Question 6.6: Circles were printed on the surface of a part before it was ......
Circles were printed on the surface of a part before it was deformed. Examination after deformation revealed that the principal strains in the sheet are \varepsilon_{1} = 0.18 and \varepsilon_{2} = 0.078. Assume that the tools did not touch the surface of concern and that the ratio of stresses remained constant during the deformation. Using the von Mises criterion, find the ratio of the principal stresses.

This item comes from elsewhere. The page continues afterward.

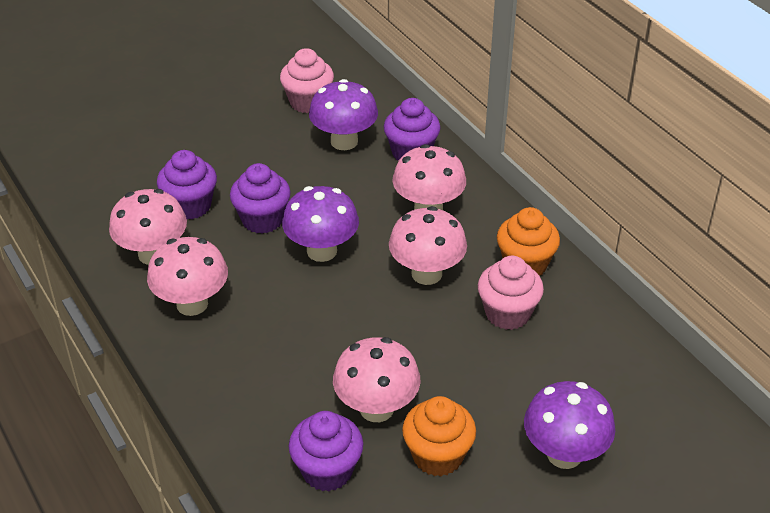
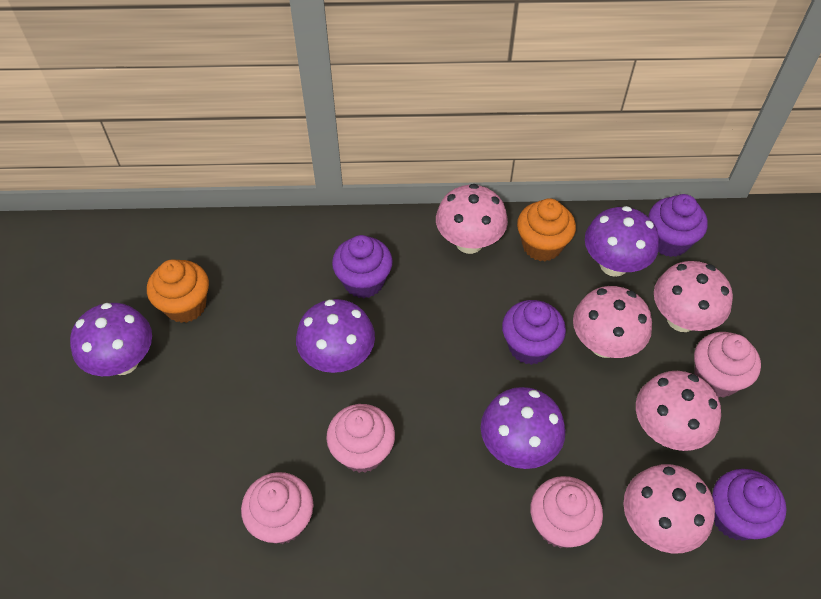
pink cupcake: 2 -> 4
purple mushroom: 3 -> 4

First, realize that with a constant ratio of stresses, d \varepsilon_{2}: d \varepsilon_{1} = \varepsilon_{2} : \varepsilon_{1}. Also, if the tools did not touch the surface, it can be assumed that \sigma _{3} = 0. Then according to Equation (6.15),
d\varepsilon _{1} =d\lambda [2( \sigma_{1}- \sigma_{2})-2( \sigma_{3}- \sigma_{1})]/4=d\lambda \cdot \left[\sigma_{1}-(\sigma_{2}+\sigma_{3})/2\right]
d\varepsilon _{2} =d\lambda [ \sigma_{2}-( \sigma_{3}+ \sigma_{1})/2]
d\varepsilon _{3} =d\lambda [ \sigma_{3}-( \sigma_{1}+ \sigma_{2})/2]. (6.15)
\varepsilon _{2}/\varepsilon _{1}=d \varepsilon _{2}/ d \varepsilon _{1}=(\sigma _{2}-\sigma _{1}/2)/(\sigma _{1}-\sigma _{2}/2) . Substituting, α = \sigma _{2}/\sigma _{1} , and ρ = \varepsilon _{2}/\varepsilon _{1}, (α −1/2)/(1 − α/2) = ρ. Solving for α,
α = (ρ + 1/2)/(ρ/2 + 1).
d\varepsilon _{1}:d\varepsilon _{2}: d\varepsilon _{3} =1:0:-1 (6.16)
Now substituting ρ = 0.078/0.18 = 0.4333, α = 0.7671.